Un quarto dei sub che vengono colpiti da emicrania dopo un’immersione è portatore di una malformazione nota come pervietà del forame ovale

Per chi, armato di maschera e pinne, si prepara a bagni e immersioni, arriva un monito dal quinto congresso del Centro cefalee dell’ Istituto nazionale neurologico Carlo Besta di Milano in corso a Stresa. Come ha spiegato Stewart J. Tepper, direttore del Centro cefalee della Yale University School of Medicine, il cosiddetto “mal di testa del sommozzatore”, può infatti nascondere una malformazione congenita del cuore che, passata inosservata per tutta la vita, dà segno di sé con un attacco di emicrania con aura dopo un’immersione subacquea, anche semplicemente in apnea. Di questa malformazione congenita (PFO, pervietà del forame ovale), sarebbe portatore oltre un quarto dei sub che vengono colpiti da mal di testa dopo un’immersione ed è facile che buona parte di essi ne soffra anche nella vita di tutti i giorni (47,5%). La malformazione si associa spesso anche alla sindrome da decompressione dei subacquei. Il forame ovale è un piccolo orifizio aperto durante la vita fetale fra atrio cardiaco destro e sinistro, che si chiude con lo sviluppo. Se ciò non avviene, l’anomalo passaggio di sangue fra i due atri non provoca problemi clinicamente rilevanti, ma l’alterazione che si verifica nella dinamica del flusso sanguigno pompato dal cuore verso l’area posteriore del cervello può provocare mal di testa.
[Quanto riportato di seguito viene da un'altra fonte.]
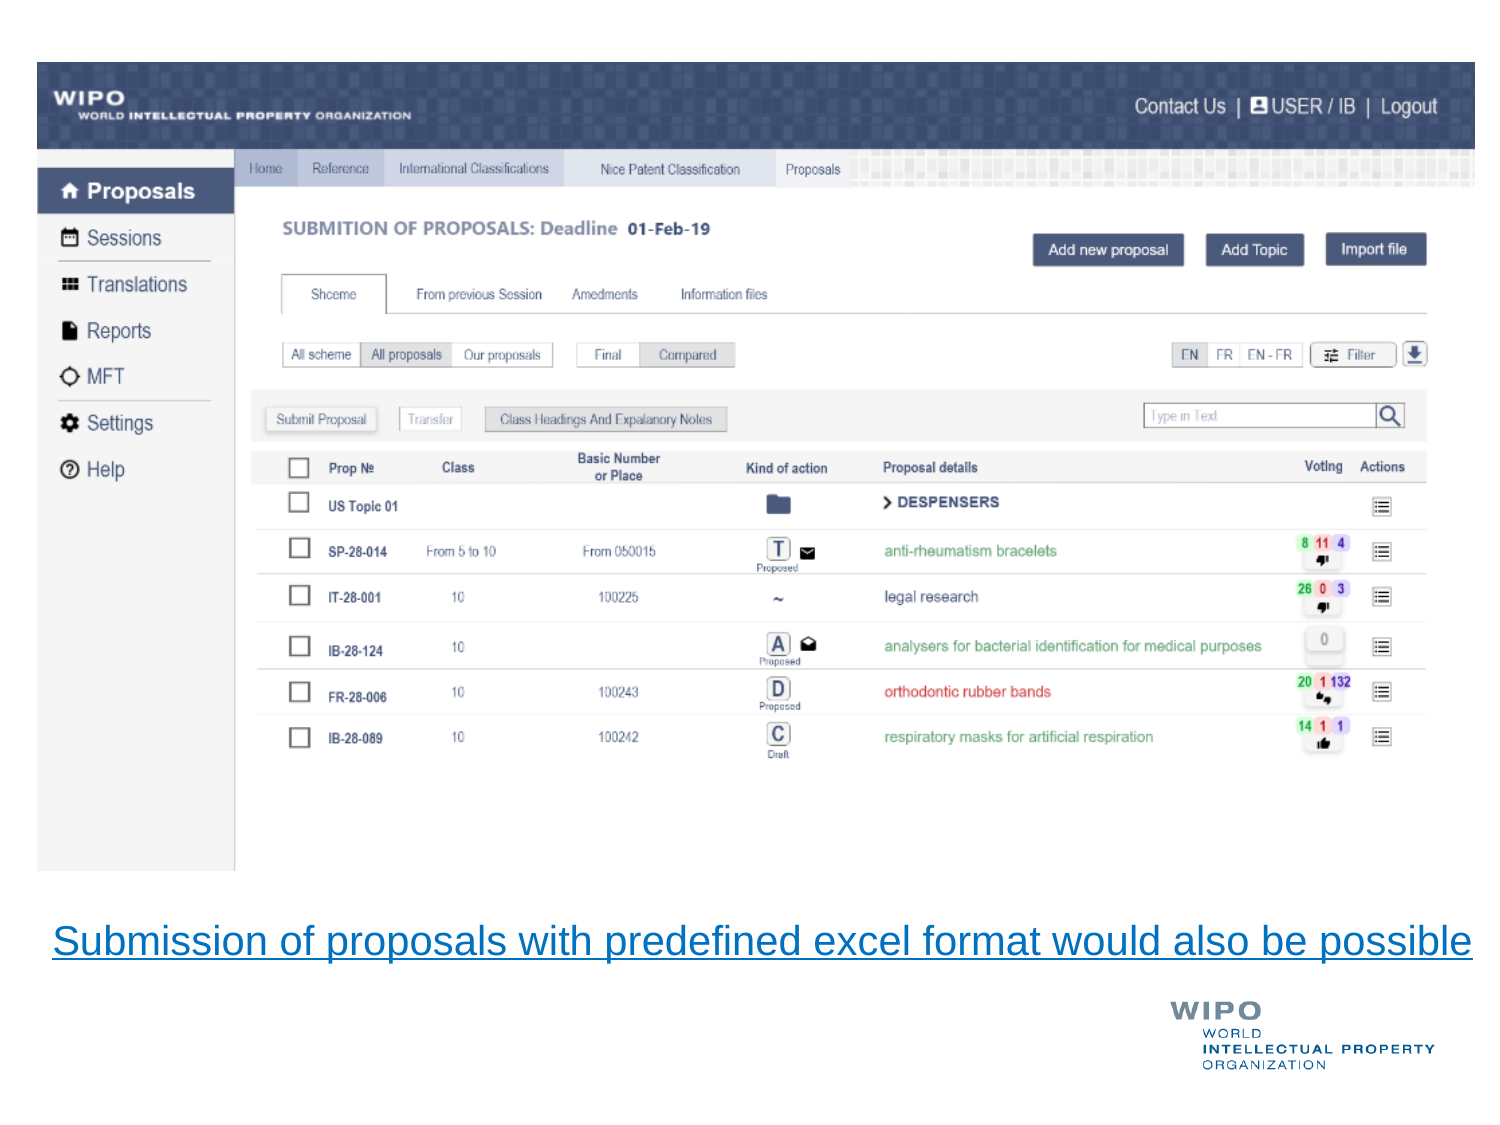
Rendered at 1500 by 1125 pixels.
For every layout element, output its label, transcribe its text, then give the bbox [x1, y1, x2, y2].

text_box Submission of proposals with predefined excel format would also be possible [37, 906, 1500, 969]
picture [0, 0, 1500, 1125]
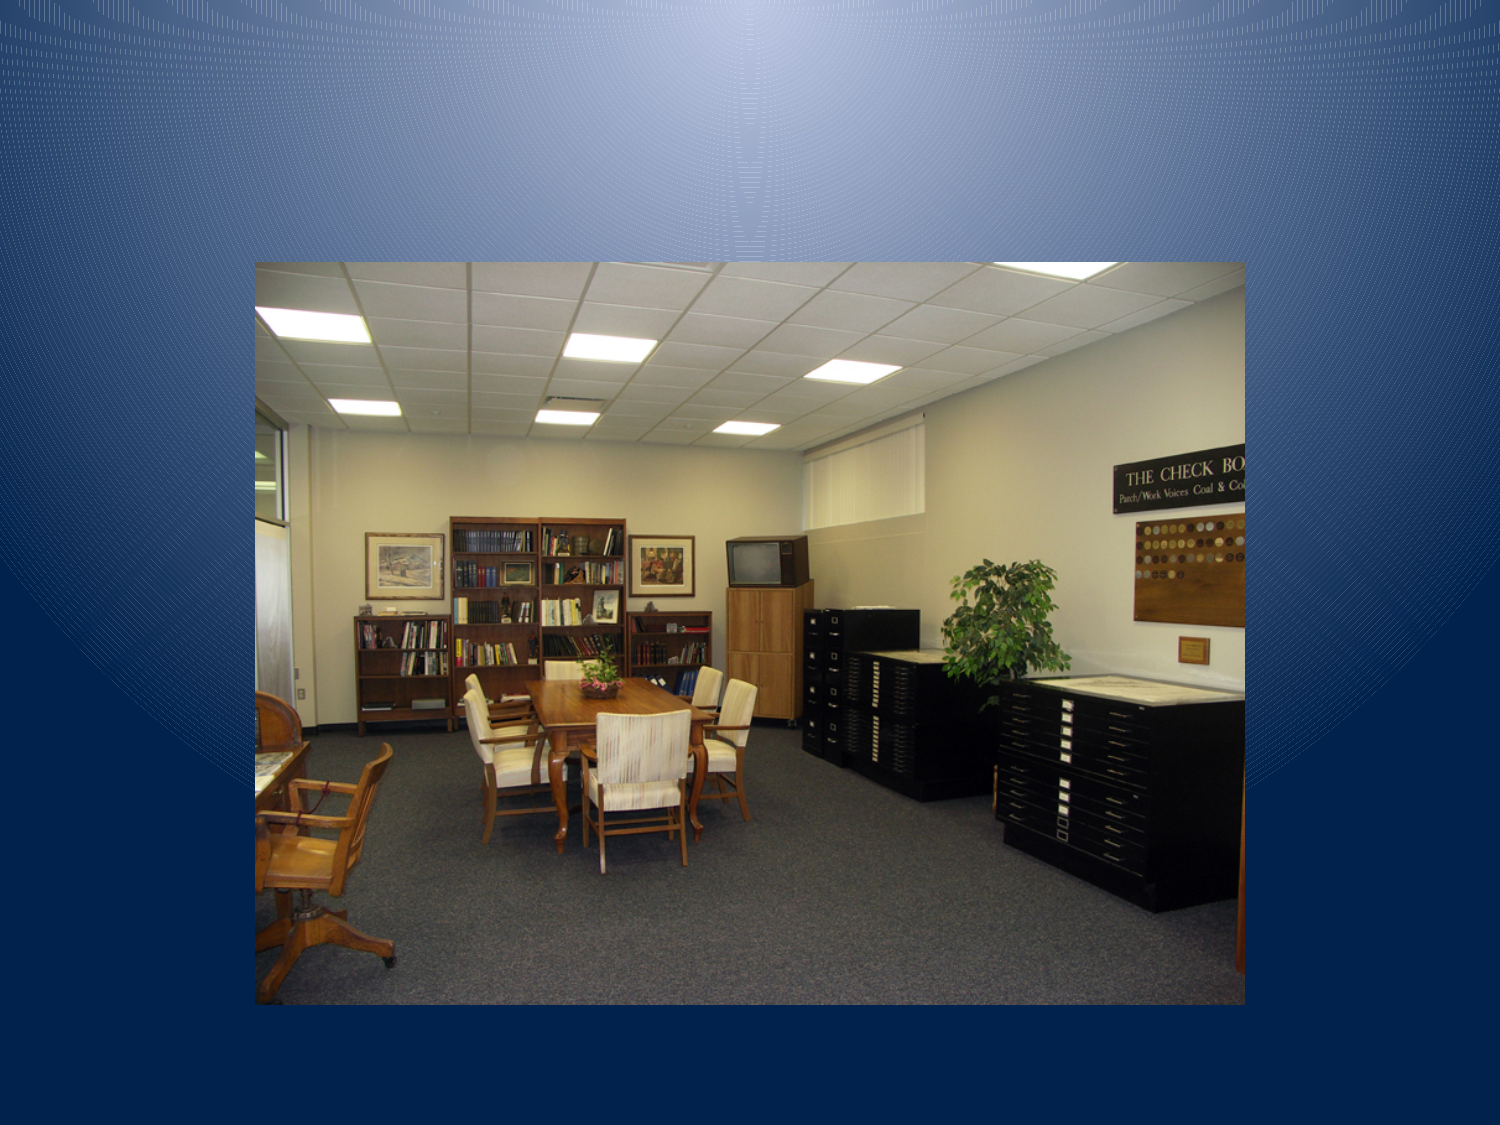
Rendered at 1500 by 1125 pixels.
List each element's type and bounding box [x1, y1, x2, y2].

list [74, 262, 1426, 1006]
Il forame resta parzialmente o del tutto aperto in quasi un terzo degli individui normali, senza che ciò abbia alcun significato clinico e la condizione viene in genere ben tollerata per tutta la vita senza nemmeno cefalea. Ma se si verifica un anomalo aumento della pressione nell’atrio destro (come in caso di immersione) i sintomi si manifestano. Sarebbe portatore di questo difetto il 37,7 per cento di chi soffre di emicrania con aura non responsiva ai trattamenti farmacologici e in generale il 41-48 per cento di quelli che soffrono di questo tipo di emicrania. Gli anomali vortici del flusso sanguigno dovuti alla mancata chiusura possono portare alla formazione e al distacco di microemboli che viaggiano lungo il torrente circolatorio fino al cervello, dove produrrebbero piccole zone di ischemia. Se il blocco del circolo è transitorio compaiono solo il dolore e i sintomi di accompagnamento dell’emicrania con aura. Se invece dura più a lungo si può arrivare all’ictus, soprattutto in donne giovani che fumano e prendono la pillola, fattori che, particolarmente nel sesso femminile e prima dei 45 anni, peggiorano la coagulabilità del sangue.